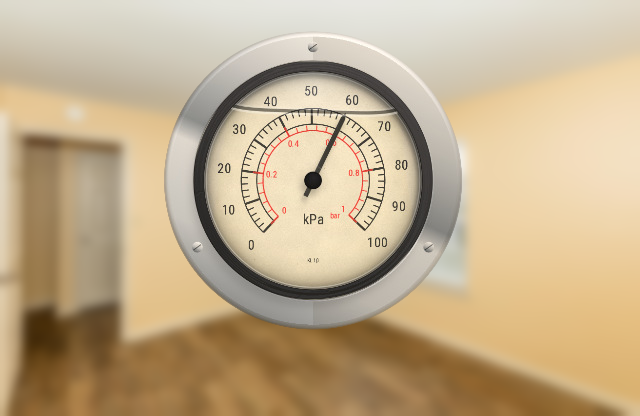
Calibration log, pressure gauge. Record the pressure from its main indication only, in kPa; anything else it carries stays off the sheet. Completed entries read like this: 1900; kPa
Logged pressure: 60; kPa
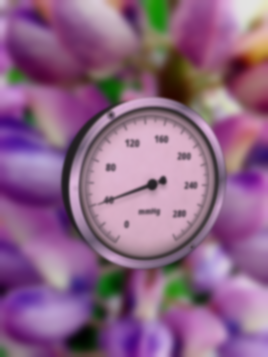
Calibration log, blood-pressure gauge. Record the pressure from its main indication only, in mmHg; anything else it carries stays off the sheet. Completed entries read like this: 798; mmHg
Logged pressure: 40; mmHg
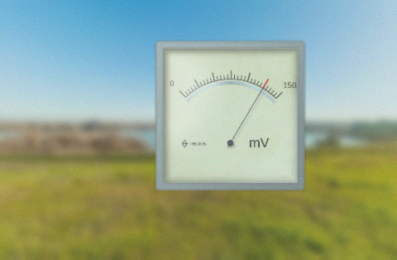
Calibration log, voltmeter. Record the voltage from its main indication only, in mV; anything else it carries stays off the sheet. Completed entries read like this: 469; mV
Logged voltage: 125; mV
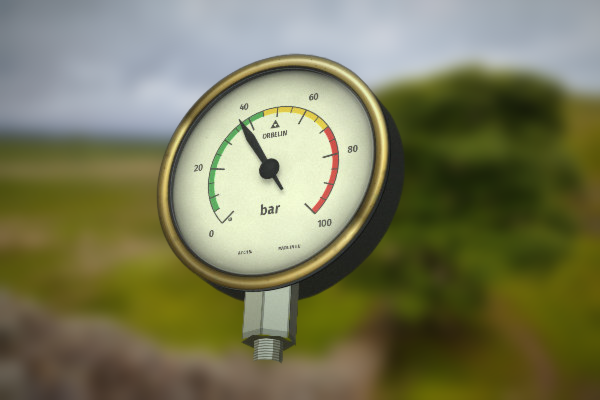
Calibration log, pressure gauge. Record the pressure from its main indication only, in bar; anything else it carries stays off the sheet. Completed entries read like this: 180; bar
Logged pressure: 37.5; bar
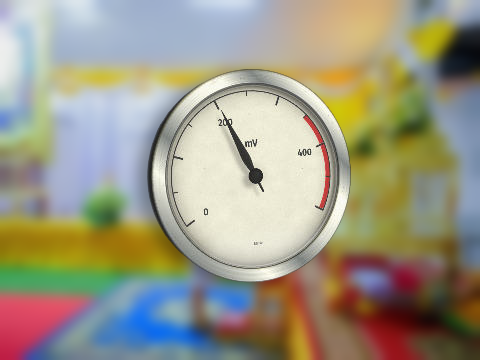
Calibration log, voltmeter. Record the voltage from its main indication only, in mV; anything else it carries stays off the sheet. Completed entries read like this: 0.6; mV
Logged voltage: 200; mV
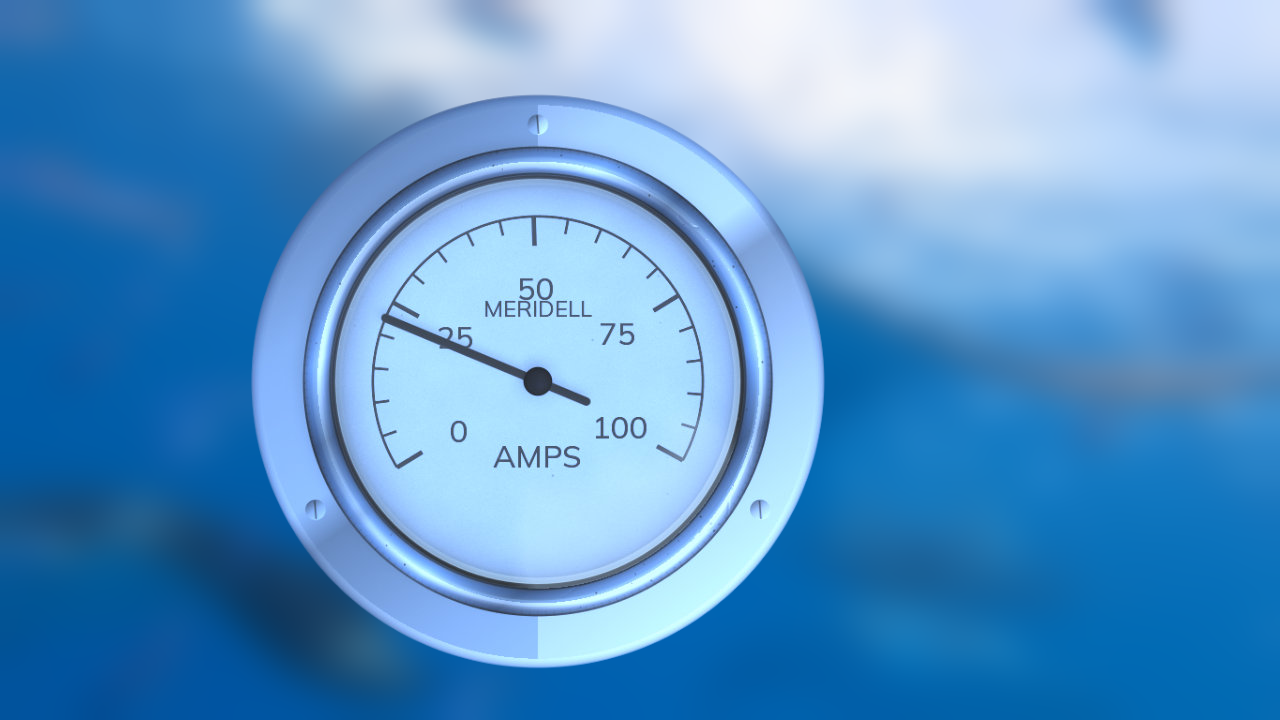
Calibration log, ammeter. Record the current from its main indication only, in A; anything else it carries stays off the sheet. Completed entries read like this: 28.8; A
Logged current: 22.5; A
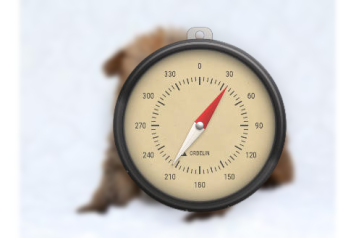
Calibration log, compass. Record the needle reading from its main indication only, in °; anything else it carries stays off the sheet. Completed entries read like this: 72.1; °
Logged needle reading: 35; °
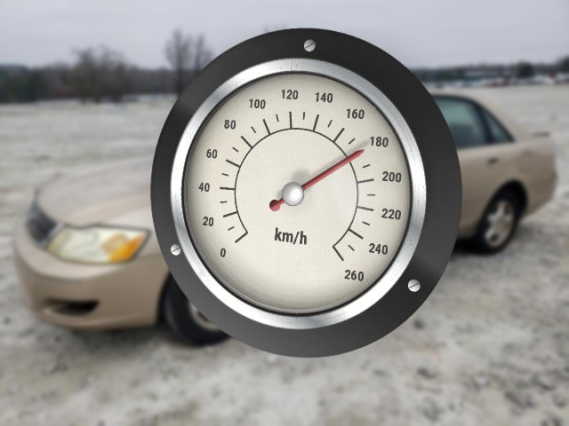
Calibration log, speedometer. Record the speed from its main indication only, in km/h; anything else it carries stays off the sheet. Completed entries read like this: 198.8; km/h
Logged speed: 180; km/h
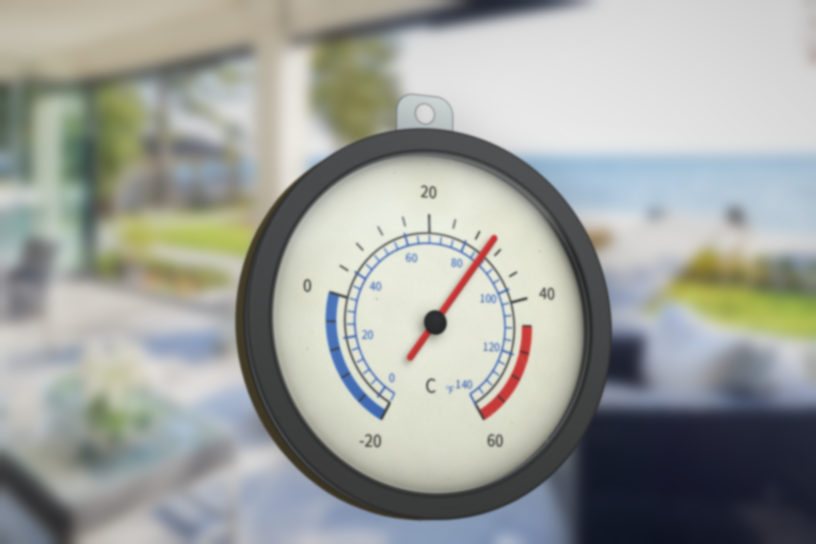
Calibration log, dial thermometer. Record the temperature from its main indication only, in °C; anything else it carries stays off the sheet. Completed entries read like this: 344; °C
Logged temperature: 30; °C
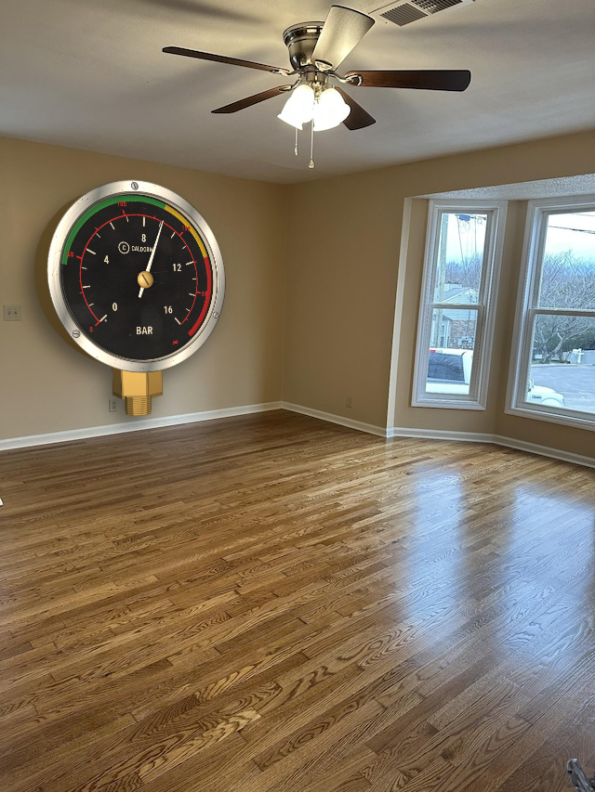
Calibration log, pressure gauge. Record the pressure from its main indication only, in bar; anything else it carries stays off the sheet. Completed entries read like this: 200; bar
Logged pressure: 9; bar
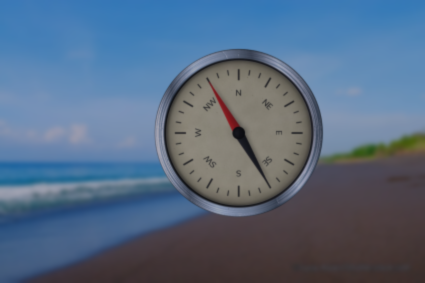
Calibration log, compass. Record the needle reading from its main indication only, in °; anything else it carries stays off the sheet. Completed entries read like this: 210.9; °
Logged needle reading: 330; °
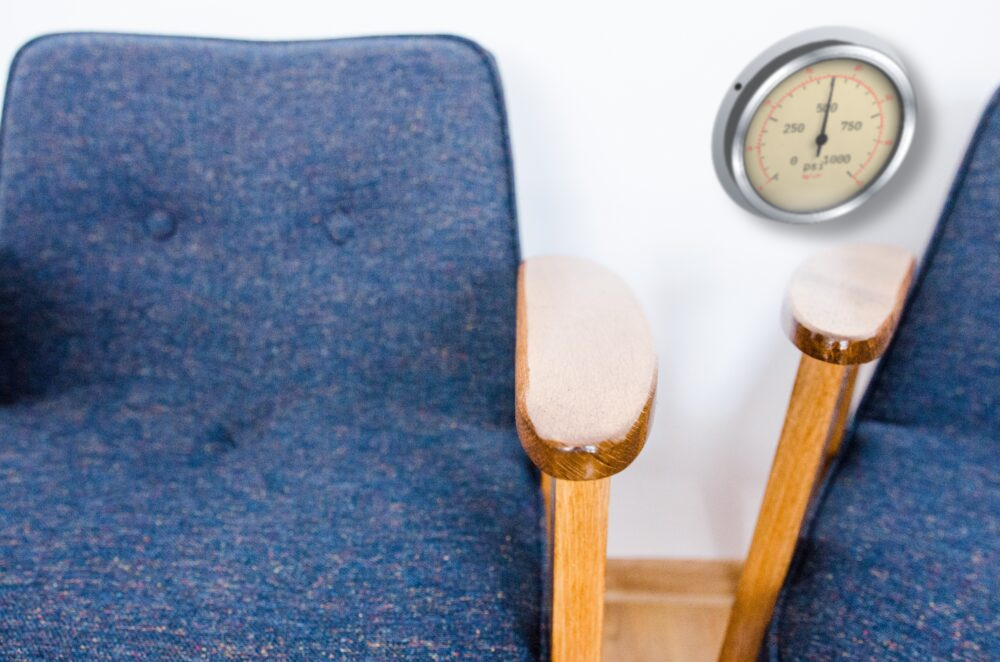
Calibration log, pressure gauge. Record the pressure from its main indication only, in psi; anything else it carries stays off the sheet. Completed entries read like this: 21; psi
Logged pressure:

PROBLEM DESCRIPTION:
Turn the records from the line with "Calibration log, dial" to the line with "Logged temperature: 30; °C", both included, into a Markdown table with the columns Row and Line, numbering each line and leaving out blank lines.

YOUR SOLUTION:
| Row | Line |
|---|---|
| 1 | Calibration log, dial thermometer. Record the temperature from its main indication only, in °C; anything else it carries stays off the sheet. Completed entries read like this: 344; °C |
| 2 | Logged temperature: 30; °C |